Selected excerpt ▸
* * * *

Logging out for life: students abstain from social media

Social media is having an increasing chokehold on some students’ daily lives. Forgoing the constant updates and photo streams, some students have opted to abstain from these services altogether. Photo By: Sam Pianello
Social media is having an increasing chokehold on some students’ daily lives. Forgoing the constant updates and photo streams, some students have opted to abstain from these services altogether. Photo By: Sam Pianello
Social media is having an increasing chokehold on some students’ daily lives. Forgoing the constant updates and photo streams, some students have opted to abstain from these services altogether. Photo By: Sam Pianello

Social media can go two ways, like ivy, at times growing around us pleasurably and at others, becoming dangerously invasive. In an age where technology is flourishing, social media has interwoven with everyday life. But for Vassar students who have deleted or abstained from social media, an aversion to distortion and clutter makes unplugging from the social media world easier.

* * * *

Source information ▸

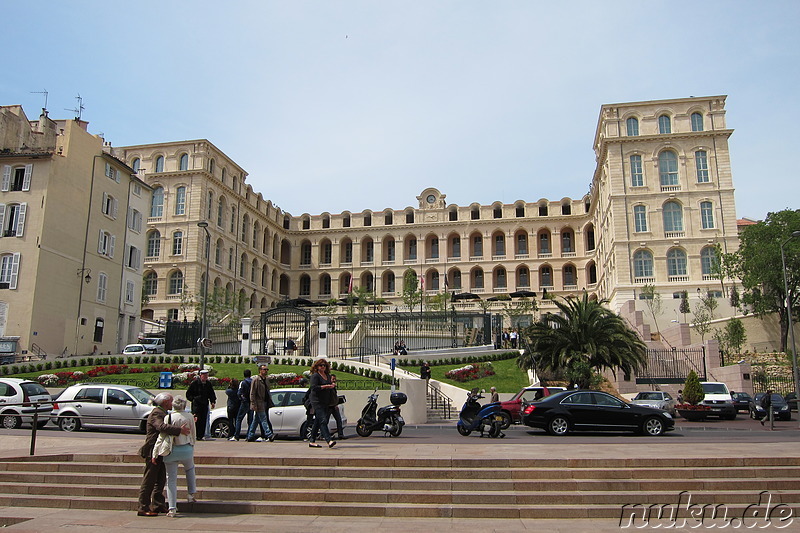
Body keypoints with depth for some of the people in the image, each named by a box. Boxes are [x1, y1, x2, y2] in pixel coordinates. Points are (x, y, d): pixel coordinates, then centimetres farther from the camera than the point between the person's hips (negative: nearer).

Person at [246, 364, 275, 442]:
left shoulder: (267, 380, 16)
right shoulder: (256, 380, -8)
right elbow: (252, 393, -11)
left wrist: (270, 402, 14)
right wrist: (254, 404, -17)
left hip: (265, 403, 8)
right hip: (259, 404, -8)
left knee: (256, 420, 11)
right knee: (263, 420, -10)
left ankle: (250, 437, 17)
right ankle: (269, 435, -15)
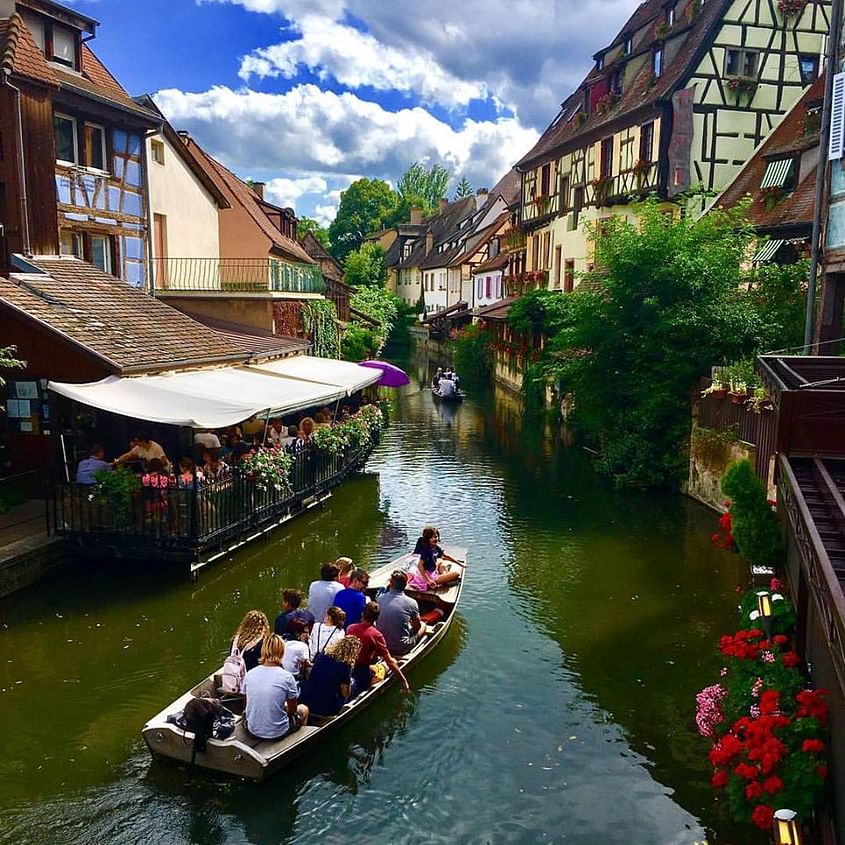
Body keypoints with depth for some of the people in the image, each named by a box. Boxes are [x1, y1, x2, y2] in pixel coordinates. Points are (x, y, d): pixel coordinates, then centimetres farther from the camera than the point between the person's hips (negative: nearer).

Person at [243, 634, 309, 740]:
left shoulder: (249, 674, -8)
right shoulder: (287, 677, -19)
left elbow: (247, 704, 7)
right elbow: (292, 710, -7)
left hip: (253, 730, 4)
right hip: (277, 733, -4)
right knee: (303, 709, 27)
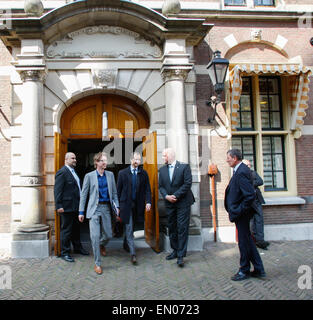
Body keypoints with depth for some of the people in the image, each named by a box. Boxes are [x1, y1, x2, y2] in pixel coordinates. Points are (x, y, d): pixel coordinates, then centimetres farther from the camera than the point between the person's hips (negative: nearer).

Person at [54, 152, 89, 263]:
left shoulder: (74, 171, 14)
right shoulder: (62, 172, -13)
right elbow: (57, 190, -16)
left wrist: (80, 204, 16)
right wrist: (59, 206, -20)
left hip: (76, 207, 9)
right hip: (67, 207, -9)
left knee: (76, 228, 20)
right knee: (66, 230, 2)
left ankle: (77, 247, 35)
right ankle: (65, 253, 13)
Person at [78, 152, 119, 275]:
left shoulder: (110, 175, 7)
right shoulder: (89, 176, -1)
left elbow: (114, 192, 11)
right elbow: (84, 194, 2)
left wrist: (116, 206, 0)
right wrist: (81, 212, -1)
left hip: (106, 207, 3)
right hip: (94, 208, -3)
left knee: (108, 235, 9)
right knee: (95, 236, -7)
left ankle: (101, 245, 45)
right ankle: (97, 264, 7)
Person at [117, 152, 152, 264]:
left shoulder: (143, 173, 5)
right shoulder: (122, 173, 2)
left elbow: (147, 189, 4)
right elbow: (118, 190, 3)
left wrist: (148, 202, -10)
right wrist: (118, 204, 1)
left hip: (138, 205, 3)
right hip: (126, 204, -2)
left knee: (131, 227, 15)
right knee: (128, 228, -5)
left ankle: (126, 245, 39)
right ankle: (132, 253, -5)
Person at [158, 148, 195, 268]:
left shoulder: (184, 167, -6)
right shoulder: (162, 169, 9)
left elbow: (187, 183, -12)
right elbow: (161, 186, 8)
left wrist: (176, 196, -15)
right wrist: (166, 196, -10)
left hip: (183, 202, -5)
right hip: (169, 203, 5)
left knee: (182, 228, -4)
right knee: (171, 228, 12)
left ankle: (181, 255, 2)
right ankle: (175, 251, 26)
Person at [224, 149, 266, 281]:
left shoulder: (241, 172, -22)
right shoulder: (240, 169, 9)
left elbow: (250, 195, -28)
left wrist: (238, 212, -20)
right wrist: (235, 211, 13)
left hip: (241, 214, -10)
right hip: (240, 212, 10)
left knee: (244, 241, 5)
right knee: (247, 240, 18)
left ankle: (244, 271, 23)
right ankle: (259, 269, 28)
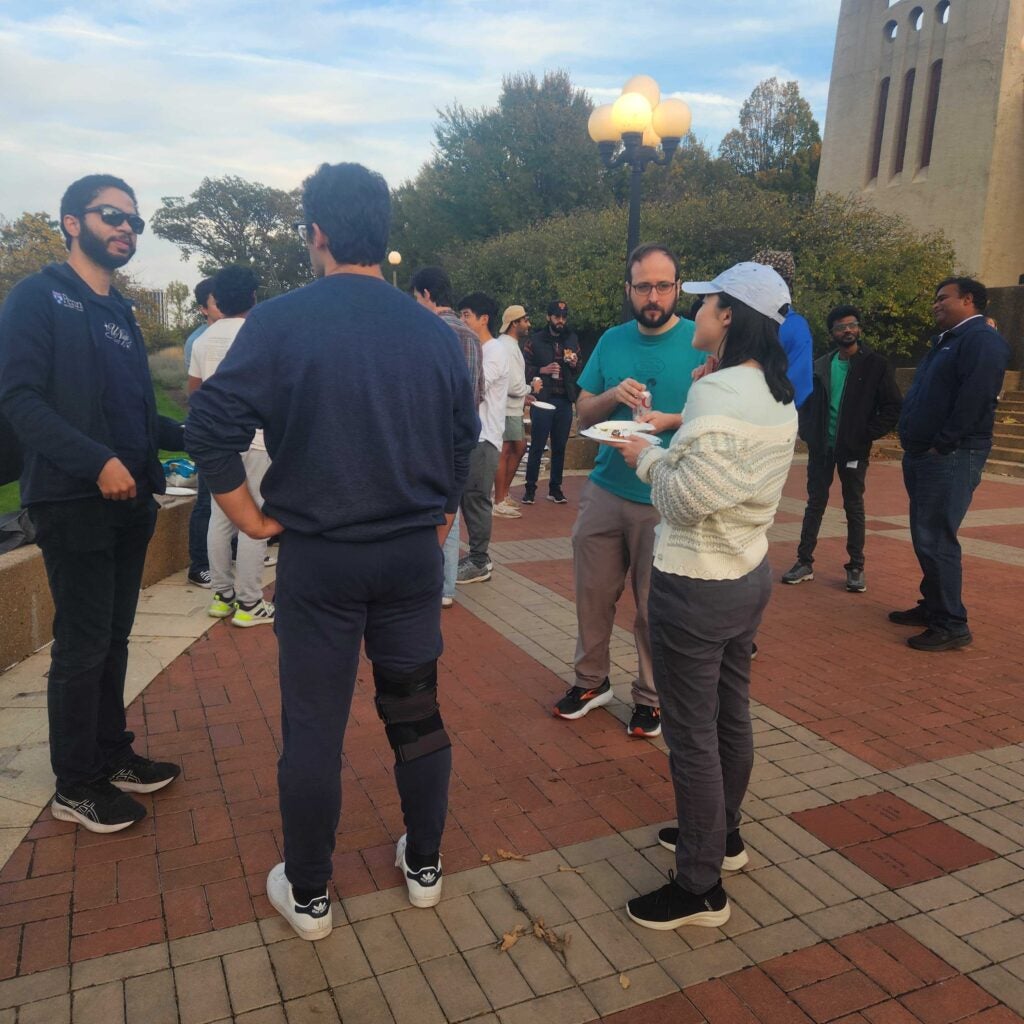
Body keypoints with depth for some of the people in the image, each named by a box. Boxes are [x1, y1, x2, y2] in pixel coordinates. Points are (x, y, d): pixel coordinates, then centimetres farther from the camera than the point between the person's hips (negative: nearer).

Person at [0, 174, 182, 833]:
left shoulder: (122, 314, 16)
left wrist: (189, 436, 4)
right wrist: (97, 462, -24)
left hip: (128, 502, 7)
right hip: (74, 503, -7)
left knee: (114, 638, 15)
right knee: (82, 646, 0)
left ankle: (113, 755, 29)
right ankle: (75, 786, 15)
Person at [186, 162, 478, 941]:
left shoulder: (281, 321, -10)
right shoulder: (435, 331, 0)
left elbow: (212, 427, -16)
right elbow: (465, 436, 6)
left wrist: (251, 517, -5)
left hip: (318, 557, -3)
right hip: (415, 554, 4)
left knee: (314, 730, 10)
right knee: (416, 713, 17)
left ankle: (308, 896, 27)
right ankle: (424, 866, 34)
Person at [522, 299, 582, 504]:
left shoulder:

* * * *

Work task 1 ▸ List each sentence of the paragraph in the article on students abstaining from social media that begins "Social media can go two ways."
Work task 2 ▸ Reproduce the portion of the article on students abstaining from social media between "Social media can" and "media world easier.", inclusive.
Work task 3 ▸ Carry on writing the article on students abstaining from social media, picking up after its final sentence.

Written answer 1 ▸
1. Social media can go two ways, like ivy, at times growing around us pleasurably and at others, becoming dangerously invasive.
2. In an age where technology is flourishing, social media has interwoven with everyday life.
3. But for Vassar students who have deleted or abstained from social media, an aversion to distortion and clutter makes unplugging from the social media world easier.

Written answer 2 ▸
Social media can go two ways, like ivy, at times growing around us pleasurably and at others, becoming dangerously invasive. In an age where technology is flourishing, social media has interwoven with everyday life. But for Vassar students who have deleted or abstained from social media, an aversion to distortion and clutter makes unplugging from the social media world easier.

Written answer 3 ▸
Still, the very thought of checking out of the cyber world seems is unthinkable to most. In The New York Times, Nick Bilton takes this to the level of hyperbole, writing, “Social media is entwined in daily life, and abandoning Facebook and Twitter would be like trying to quit driving in protest of oil companies, or giving up electricity as a way of objecting to Con Edison’s environmental policies” (The New York Times. “Reclaiming Our (Real) Lives From Social Media.” 07.16.14). But all is not so dramatic for those who see withdrawing from social media as a much-needed vacation.

Like cleaning out an attic, one Vassar student in the class of ’16 cleansed, and then deleted his Facebook last year. He said, “When the end finally came, I had just gone on a spree of just deleting all of the Facebook friends that I had amassed and I was left with the 40 somewhat people in my life that I keep in contact with and I don’t need Facebook in any shape or form to keep in contact with.”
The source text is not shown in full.